Each agent works on an independent branch with no lock contention on the index.

Multi-Agent Orchestration

Run multiple agents in parallel, each in its own session and worktree:

bash
AGENTS=("frontend" "backend" "tests")
for agent in "${AGENTS[@]}"; do
  # create worktree if it doesn't exist
  [[ -d "../repo-$agent" ]] || git worktree add "../repo-$agent" -b "$agent"

  # create session
  tmux -S "$SOCKET" new-session -d -s "$agent" -n shell
  tmux -S "$SOCKET" send-keys -t "$agent":shell -l -- "cd ../repo-$agent"
  sleep 0.1
  tmux -S "$SOCKET" send-keys -t "$agent":shell Enter
done

# monitor all sessions
tmux -S "$SOCKET" list-sessions

# check output from a specific agent
tmux -S "$SOCKET" capture-pane -p -J -t frontend:shell -S -200

Helpers

Use bundled scripts:

  • scripts/find-sessions.sh to inspect sessions/sockets.
  • scripts/wait-for-text.sh to wait for a prompt or ready marker.

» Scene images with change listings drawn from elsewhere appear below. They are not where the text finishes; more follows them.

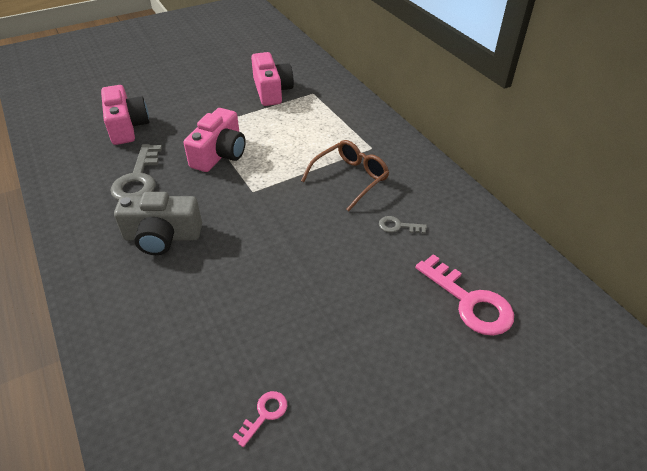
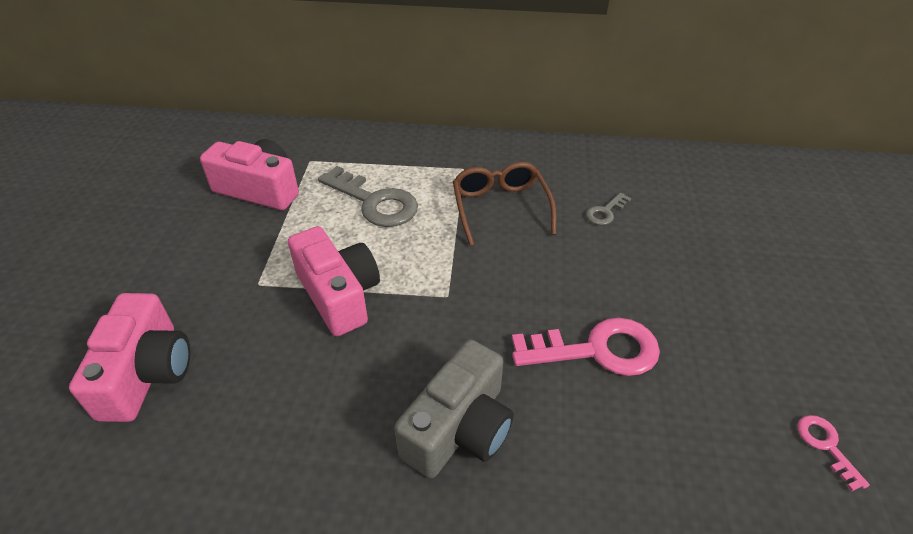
camera: 55 degrees left, 0 degrees up
(127, 126) = (147, 373): pink camera -> pink camera turned 75 degrees clockwise
(138, 179) = (301, 409): grey key -> grey key (375, 202)
(470, 302) = (739, 220): pink key -> pink key (597, 350)

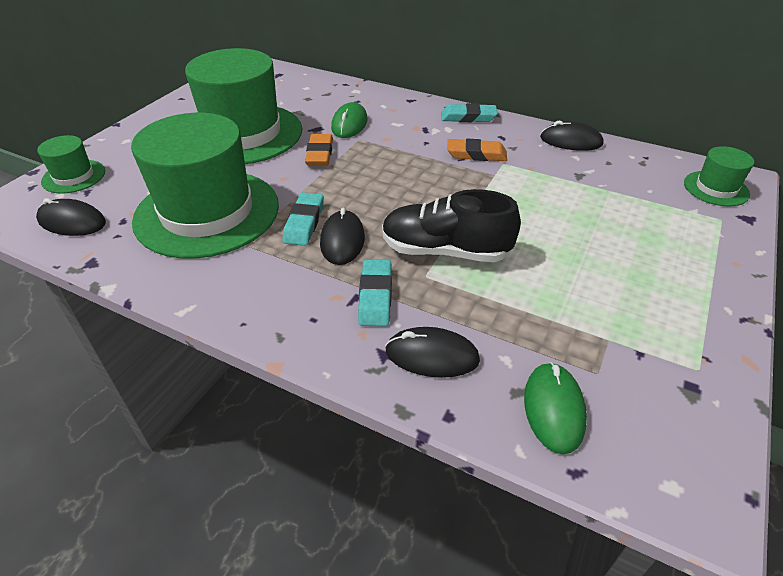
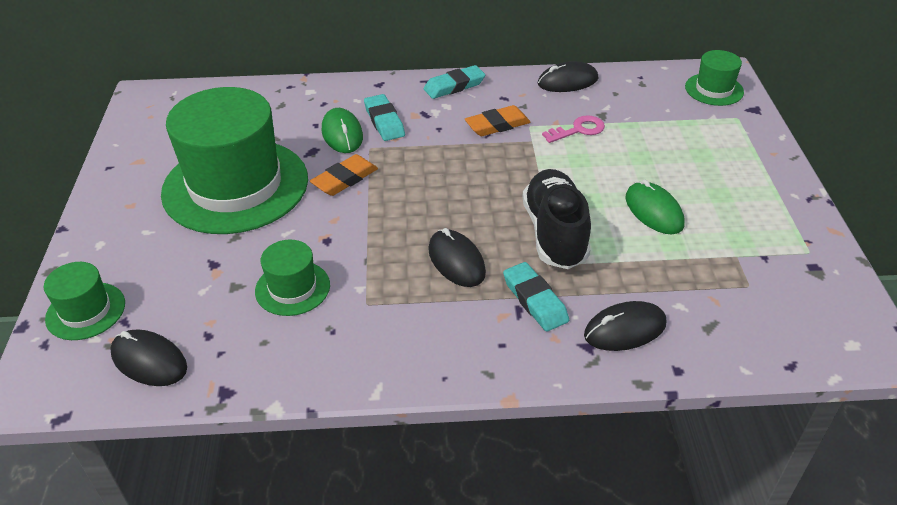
camera: 30 degrees left, 0 degrees up
(72, 222) = (149, 361): black mouse -> black mouse turned 45 degrees clockwise
(207, 212) = (292, 288): green hat -> green hat, size x0.45
(304, 223) = (403, 258): turquoise eraser -> turquoise eraser (384, 121)
(319, 154) = (345, 179): orange eraser -> orange eraser turned 75 degrees clockwise
(445, 251) = (554, 233): black shoe -> black shoe turned 105 degrees clockwise
(545, 180) = (578, 130): none -> pink key
(553, 409) = (742, 328): green mouse -> green mouse (653, 211)

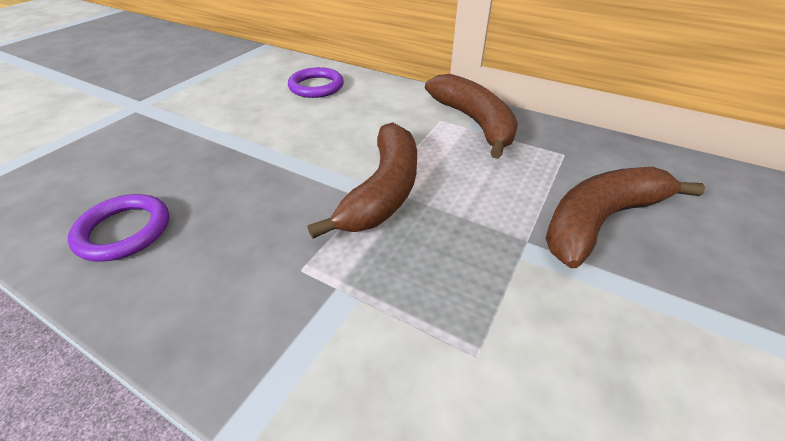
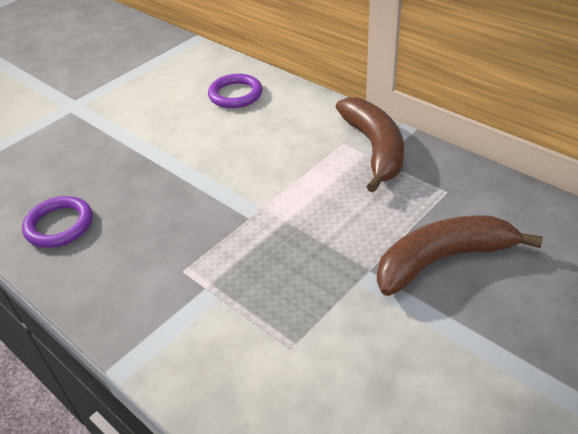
camera: 15 degrees right, 0 degrees up
(383, 190) = (265, 212): brown banana -> none

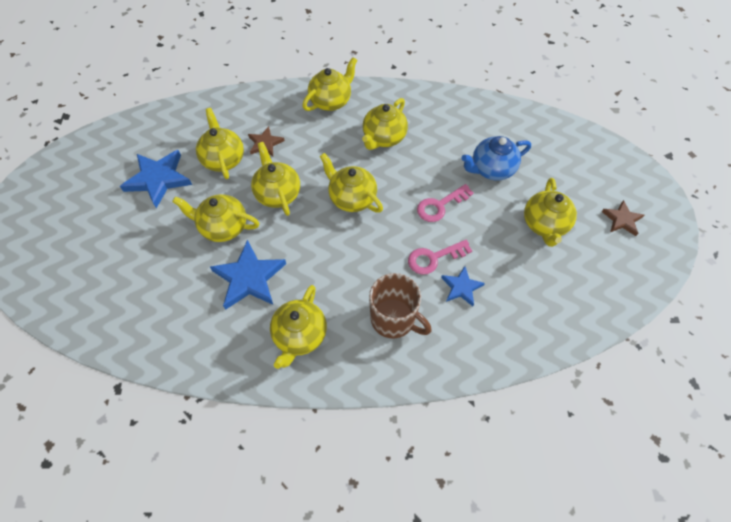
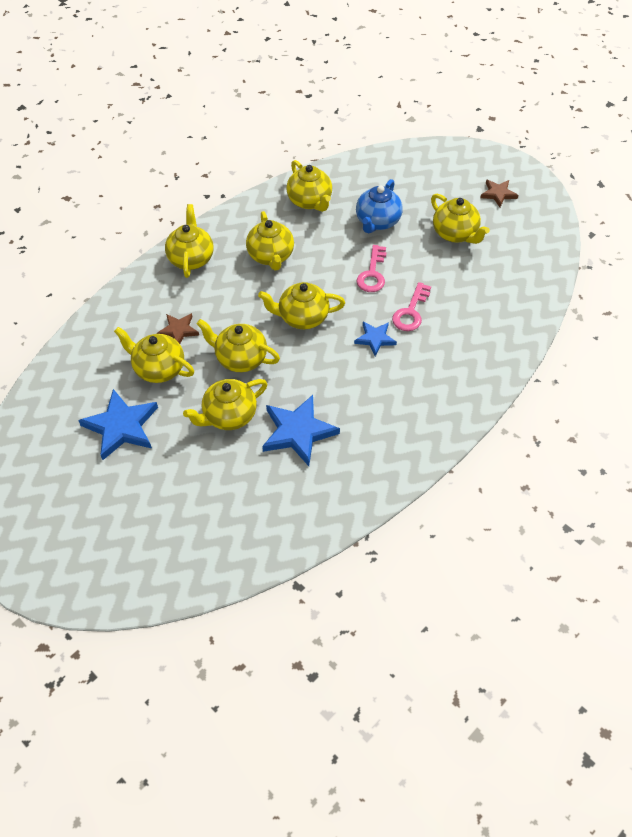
camera: 45 degrees left, 5 degrees down
(300, 335) = (384, 436): yellow teapot -> yellow teapot (310, 201)
(394, 319) = (433, 372): brown mug -> none
(461, 287) = (451, 316): blue star -> blue star (375, 339)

Both scripts support -S (socket path) and -L (socket name) flags.

Examples:

bash
.github/skills/tmux/scripts/find-sessions.sh -S "$SOCKET"
.github/skills/tmux/scripts/wait-for-text.sh -S "$SOCKET" -t "$SESSION":shell -p 'ready|Done|❯|\\$'

Cleanup

bash
tmux -S "$SOCKET" kill-session -t "$SESSION"
tmux -S "$SOCKET" kill-server
# clean up worktrees when done
git worktree remove ../repo-agent-a

References

For tmux fundamentals beyond this workflow guide, see references/fundamentals.md:

  • Session/window/pane structure and targeting
  • Window and pane management (splits, resize)
  • Advanced capture-pane and scrollback configuration
  • Environment variables and troubleshooting

Notes

  • tmux supports macOS/Linux natively. On Windows, use WSL.
  • Prefer tmux for interactive tools, auth flows, and REPLs.
  • Prefer normal exec/background jobs for non-interactive commands.